## What this task involves
The entries are to be repeated exactly, with all pictures omitted.

** Opening Data for this task block **

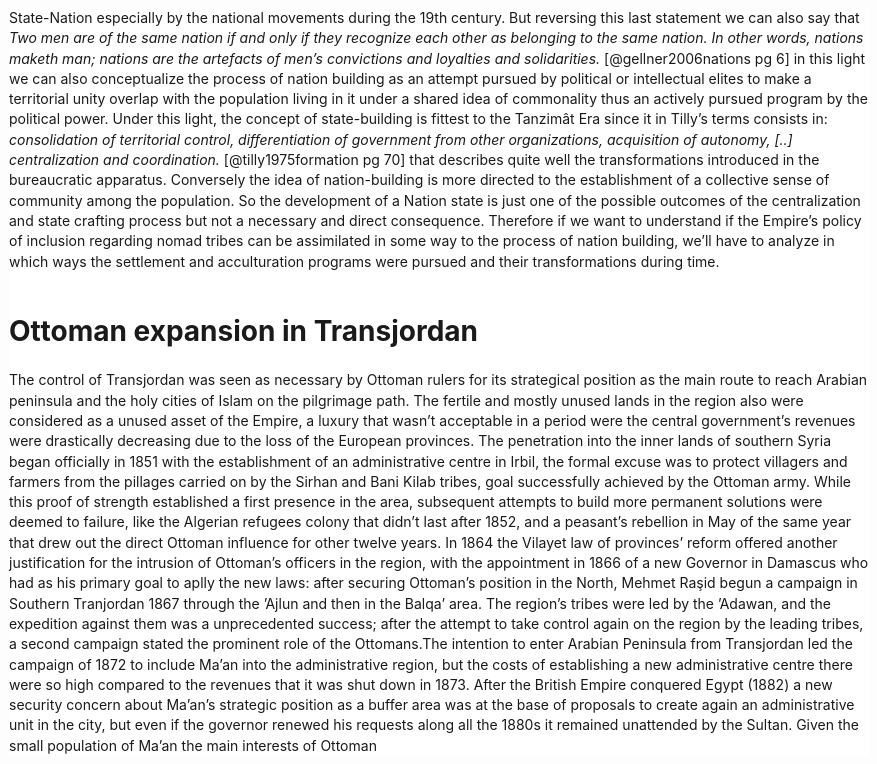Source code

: State-Nation especially by the national movements during the 19th century. But reversing this last statement we can also say that *Two men
are of the same nation if and only if they recognize each other as belonging to the same nation. In other words, nations maketh man; nations
are the artefacts of men’s convictions and loyalties and solidarities.* [@gellner2006nations pg 6] in this light we can also conceptualize
the process of nation building as an attempt pursued by political or intellectual elites to make a territorial unity overlap with the
population living in it under a shared idea of commonality thus an actively pursued program by the political power. Under this light, the
concept of state-building is fittest to the Tanzimât Era since it in Tilly’s terms consists in: *consolidation of territorial control,
differentiation of government from other organizations, acquisition of autonomy, [..] centralization and coordination.*
[@tilly1975formation pg 70] that describes quite well the transformations introduced in the bureaucratic apparatus. Conversely the idea of
nation-building is more directed to the establishment of a collective sense of community among the population. So the development of a
Nation state is just one of the possible outcomes of the centralization and state crafting process but not a necessary and direct
consequence. Therefore if we want to understand if the Empire’s policy of inclusion regarding nomad tribes can be assimilated in some way to
the process of nation building, we’ll have to analyze in which ways the settlement and acculturation programs were pursued and their
transformations during time.

Ottoman expansion in Transjordan
================================

The control of Transjordan was seen as necessary by Ottoman rulers for its strategical position as the main route to reach Arabian peninsula
and the holy cities of Islam on the pilgrimage path. The fertile and mostly unused lands in the region also were considered as a unused
asset of the Empire, a luxury that wasn’t acceptable in a period were the central government’s revenues were drastically decreasing due to
the loss of the European provinces. The penetration into the inner lands of southern Syria began officially in 1851 with the establishment
of an administrative centre in Irbil, the formal excuse was to protect villagers and farmers from the pillages carried on by the Sirhan and
Bani Kilab tribes, goal successfully achieved by the Ottoman army. While this proof of strength established a first presence in the area,
subsequent attempts to build more permanent solutions were deemed to failure, like the Algerian refugees colony that didn’t last after 1852,
and a peasant’s rebellion in May of the same year that drew out the direct Ottoman influence for other twelve years. In 1864 the Vilayet law
of provinces’ reform offered another justification for the intrusion of Ottoman’s officers in the region, with the appointment in 1866 of a
new Governor in Damascus who had as his primary goal to aplly the new laws: after securing Ottoman’s position in the North, Mehmet Raşid
begun a campaign in Southern Tranjordan 1867 through the ’Ajlun and then in the Balqa’ area. The region’s tribes were led by the ’Adawan,
and the expedition against them was a unprecedented success; after the attempt to take control again on the region by the leading tribes, a
second campaign stated the prominent role of the Ottomans.The intention to enter Arabian Peninsula from Transjordan led the campaign of 1872
to include Ma’an into the administrative region, but the costs of establishing a new administrative centre there were so high compared to
the revenues that it was shut down in 1873. After the British Empire conquered Egypt (1882) a new security concern about Ma’an’s strategic
position as a buffer area was at the base of proposals to create again an administrative unit in the city, but even if the governor renewed
his requests along all the 1880s it remained unattended by the Sultan. Given the small population of Ma’an the main interests of Ottoman
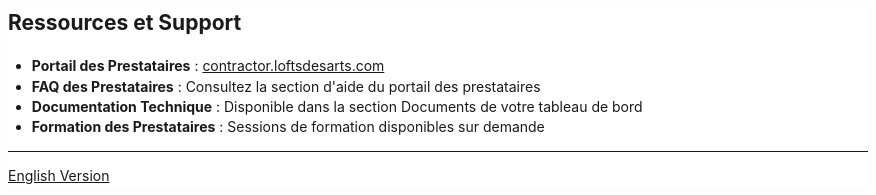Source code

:## Ressources et Support

- **Portail des Prestataires** : [contractor.loftsdesarts.com](https://contractor.loftsdesarts.com)
- **FAQ des Prestataires** : Consultez la section d'aide du portail des prestataires
- **Documentation Technique** : Disponible dans la section Documents de votre tableau de bord
- **Formation des Prestataires** : Sessions de formation disponibles sur demande

---

[English Version](./README.md) 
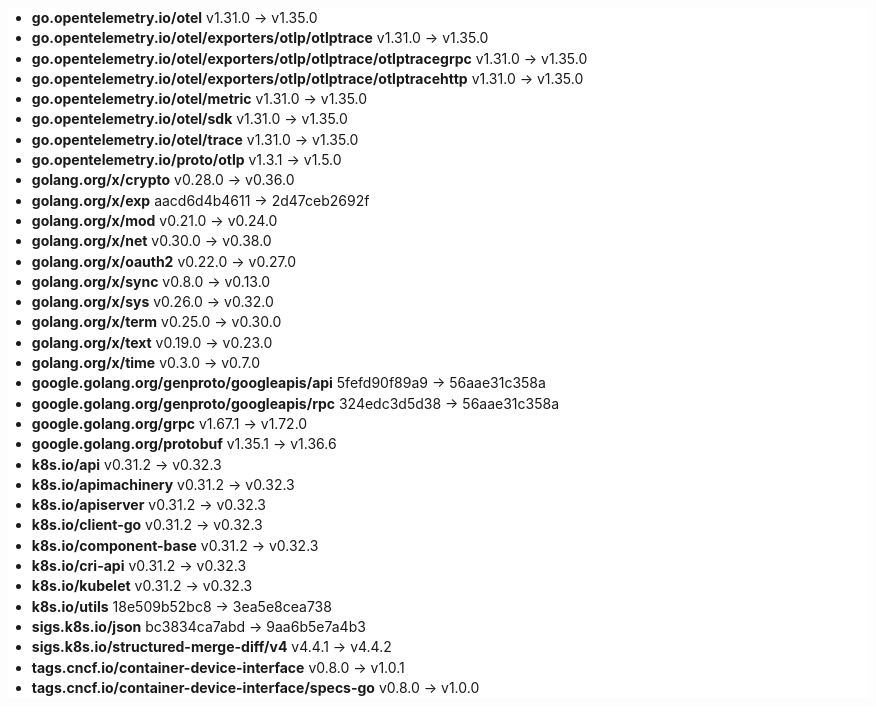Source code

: * **go.opentelemetry.io/otel**                                                     v1.31.0 -> v1.35.0
* **go.opentelemetry.io/otel/exporters/otlp/otlptrace**                            v1.31.0 -> v1.35.0
* **go.opentelemetry.io/otel/exporters/otlp/otlptrace/otlptracegrpc**              v1.31.0 -> v1.35.0
* **go.opentelemetry.io/otel/exporters/otlp/otlptrace/otlptracehttp**              v1.31.0 -> v1.35.0
* **go.opentelemetry.io/otel/metric**                                              v1.31.0 -> v1.35.0
* **go.opentelemetry.io/otel/sdk**                                                 v1.31.0 -> v1.35.0
* **go.opentelemetry.io/otel/trace**                                               v1.31.0 -> v1.35.0
* **go.opentelemetry.io/proto/otlp**                                               v1.3.1 -> v1.5.0
* **golang.org/x/crypto**                                                          v0.28.0 -> v0.36.0
* **golang.org/x/exp**                                                             aacd6d4b4611 -> 2d47ceb2692f
* **golang.org/x/mod**                                                             v0.21.0 -> v0.24.0
* **golang.org/x/net**                                                             v0.30.0 -> v0.38.0
* **golang.org/x/oauth2**                                                          v0.22.0 -> v0.27.0
* **golang.org/x/sync**                                                            v0.8.0 -> v0.13.0
* **golang.org/x/sys**                                                             v0.26.0 -> v0.32.0
* **golang.org/x/term**                                                            v0.25.0 -> v0.30.0
* **golang.org/x/text**                                                            v0.19.0 -> v0.23.0
* **golang.org/x/time**                                                            v0.3.0 -> v0.7.0
* **google.golang.org/genproto/googleapis/api**                                    5fefd90f89a9 -> 56aae31c358a
* **google.golang.org/genproto/googleapis/rpc**                                    324edc3d5d38 -> 56aae31c358a
* **google.golang.org/grpc**                                                       v1.67.1 -> v1.72.0
* **google.golang.org/protobuf**                                                   v1.35.1 -> v1.36.6
* **k8s.io/api**                                                                   v0.31.2 -> v0.32.3
* **k8s.io/apimachinery**                                                          v0.31.2 -> v0.32.3
* **k8s.io/apiserver**                                                             v0.31.2 -> v0.32.3
* **k8s.io/client-go**                                                             v0.31.2 -> v0.32.3
* **k8s.io/component-base**                                                        v0.31.2 -> v0.32.3
* **k8s.io/cri-api**                                                               v0.31.2 -> v0.32.3
* **k8s.io/kubelet**                                                               v0.31.2 -> v0.32.3
* **k8s.io/utils**                                                                 18e509b52bc8 -> 3ea5e8cea738
* **sigs.k8s.io/json**                                                             bc3834ca7abd -> 9aa6b5e7a4b3
* **sigs.k8s.io/structured-merge-diff/v4**                                         v4.4.1 -> v4.4.2
* **tags.cncf.io/container-device-interface**                                      v0.8.0 -> v1.0.1
* **tags.cncf.io/container-device-interface/specs-go**                             v0.8.0 -> v1.0.0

** Closing Data for this task block **

## Answer for the task
Source code

: State-Nation especially by the national movements during the 19th century. But reversing this last statement we can also say that *Two men
are of the same nation if and only if they recognize each other as belonging to the same nation. In other words, nations maketh man; nations
are the artefacts of men’s convictions and loyalties and solidarities.* [@gellner2006nations pg 6] in this light we can also conceptualize
the process of nation building as an attempt pursued by political or intellectual elites to make a territorial unity overlap with the
population living in it under a shared idea of commonality thus an actively pursued program by the political power. Under this light, the
concept of state-building is fittest to the Tanzimât Era since it in Tilly’s terms consists in: *consolidation of territorial control,
differentiation of government from other organizations, acquisition of autonomy, [..] centralization and coordination.*
[@tilly1975formation pg 70] that describes quite well the transformations introduced in the bureaucratic apparatus. Conversely the idea of
nation-building is more directed to the establishment of a collective sense of community among the population. So the development of a
Nation state is just one of the possible outcomes of the centralization and state crafting process but not a necessary and direct
consequence. Therefore if we want to understand if the Empire’s policy of inclusion regarding nomad tribes can be assimilated in some way to
the process of nation building, we’ll have to analyze in which ways the settlement and acculturation programs were pursued and their
transformations during time.

Ottoman expansion in Transjordan
================================

The control of Transjordan was seen as necessary by Ottoman rulers for its strategical position as the main route to reach Arabian peninsula
and the holy cities of Islam on the pilgrimage path. The fertile and mostly unused lands in the region also were considered as a unused
asset of the Empire, a luxury that wasn’t acceptable in a period were the central government’s revenues were drastically decreasing due to
the loss of the European provinces. The penetration into the inner lands of southern Syria began officially in 1851 with the establishment
of an administrative centre in Irbil, the formal excuse was to protect villagers and farmers from the pillages carried on by the Sirhan and
Bani Kilab tribes, goal successfully achieved by the Ottoman army. While this proof of strength established a first presence in the area,
subsequent attempts to build more permanent solutions were deemed to failure, like the Algerian refugees colony that didn’t last after 1852,
and a peasant’s rebellion in May of the same year that drew out the direct Ottoman influence for other twelve years. In 1864 the Vilayet law
of provinces’ reform offered another justification for the intrusion of Ottoman’s officers in the region, with the appointment in 1866 of a
new Governor in Damascus who had as his primary goal to aplly the new laws: after securing Ottoman’s position in the North, Mehmet Raşid
begun a campaign in Southern Tranjordan 1867 through the ’Ajlun and then in the Balqa’ area. The region’s tribes were led by the ’Adawan,
and the expedition against them was a unprecedented success; after the attempt to take control again on the region by the leading tribes, a
second campaign stated the prominent role of the Ottomans.The intention to enter Arabian Peninsula from Transjordan led the campaign of 1872
to include Ma’an into the administrative region, but the costs of establishing a new administrative centre there were so high compared to
the revenues that it was shut down in 1873. After the British Empire conquered Egypt (1882) a new security concern about Ma’an’s strategic
position as a buffer area was at the base of proposals to create again an administrative unit in the city, but even if the governor renewed
his requests along all the 1880s it remained unattended by the Sultan. Given the small population of Ma’an the main interests of Ottoman
Source code

:## Ressources et Support

- **Portail des Prestataires** : [contractor.loftsdesarts.com](https://contractor.loftsdesarts.com)
- **FAQ des Prestataires** : Consultez la section d'aide du portail des prestataires
- **Documentation Technique** : Disponible dans la section Documents de votre tableau de bord
- **Formation des Prestataires** : Sessions de formation disponibles sur demande

---

[English Version](./README.md) 
Source code

: * **go.opentelemetry.io/otel**                                                     v1.31.0 -> v1.35.0
* **go.opentelemetry.io/otel/exporters/otlp/otlptrace**                            v1.31.0 -> v1.35.0
* **go.opentelemetry.io/otel/exporters/otlp/otlptrace/otlptracegrpc**              v1.31.0 -> v1.35.0
* **go.opentelemetry.io/otel/exporters/otlp/otlptrace/otlptracehttp**              v1.31.0 -> v1.35.0
* **go.opentelemetry.io/otel/metric**                                              v1.31.0 -> v1.35.0
* **go.opentelemetry.io/otel/sdk**                                                 v1.31.0 -> v1.35.0
* **go.opentelemetry.io/otel/trace**                                               v1.31.0 -> v1.35.0
* **go.opentelemetry.io/proto/otlp**                                               v1.3.1 -> v1.5.0
* **golang.org/x/crypto**                                                          v0.28.0 -> v0.36.0
* **golang.org/x/exp**                                                             aacd6d4b4611 -> 2d47ceb2692f
* **golang.org/x/mod**                                                             v0.21.0 -> v0.24.0
* **golang.org/x/net**                                                             v0.30.0 -> v0.38.0
* **golang.org/x/oauth2**                                                          v0.22.0 -> v0.27.0
* **golang.org/x/sync**                                                            v0.8.0 -> v0.13.0
* **golang.org/x/sys**                                                             v0.26.0 -> v0.32.0
* **golang.org/x/term**                                                            v0.25.0 -> v0.30.0
* **golang.org/x/text**                                                            v0.19.0 -> v0.23.0
* **golang.org/x/time**                                                            v0.3.0 -> v0.7.0
* **google.golang.org/genproto/googleapis/api**                                    5fefd90f89a9 -> 56aae31c358a
* **google.golang.org/genproto/googleapis/rpc**                                    324edc3d5d38 -> 56aae31c358a
* **google.golang.org/grpc**                                                       v1.67.1 -> v1.72.0
* **google.golang.org/protobuf**                                                   v1.35.1 -> v1.36.6
* **k8s.io/api**                                                                   v0.31.2 -> v0.32.3
* **k8s.io/apimachinery**                                                          v0.31.2 -> v0.32.3
* **k8s.io/apiserver**                                                             v0.31.2 -> v0.32.3
* **k8s.io/client-go**                                                             v0.31.2 -> v0.32.3
* **k8s.io/component-base**                                                        v0.31.2 -> v0.32.3
* **k8s.io/cri-api**                                                               v0.31.2 -> v0.32.3
* **k8s.io/kubelet**                                                               v0.31.2 -> v0.32.3
* **k8s.io/utils**                                                                 18e509b52bc8 -> 3ea5e8cea738
* **sigs.k8s.io/json**                                                             bc3834ca7abd -> 9aa6b5e7a4b3
* **sigs.k8s.io/structured-merge-diff/v4**                                         v4.4.1 -> v4.4.2
* **tags.cncf.io/container-device-interface**                                      v0.8.0 -> v1.0.1
* **tags.cncf.io/container-device-interface/specs-go**                             v0.8.0 -> v1.0.0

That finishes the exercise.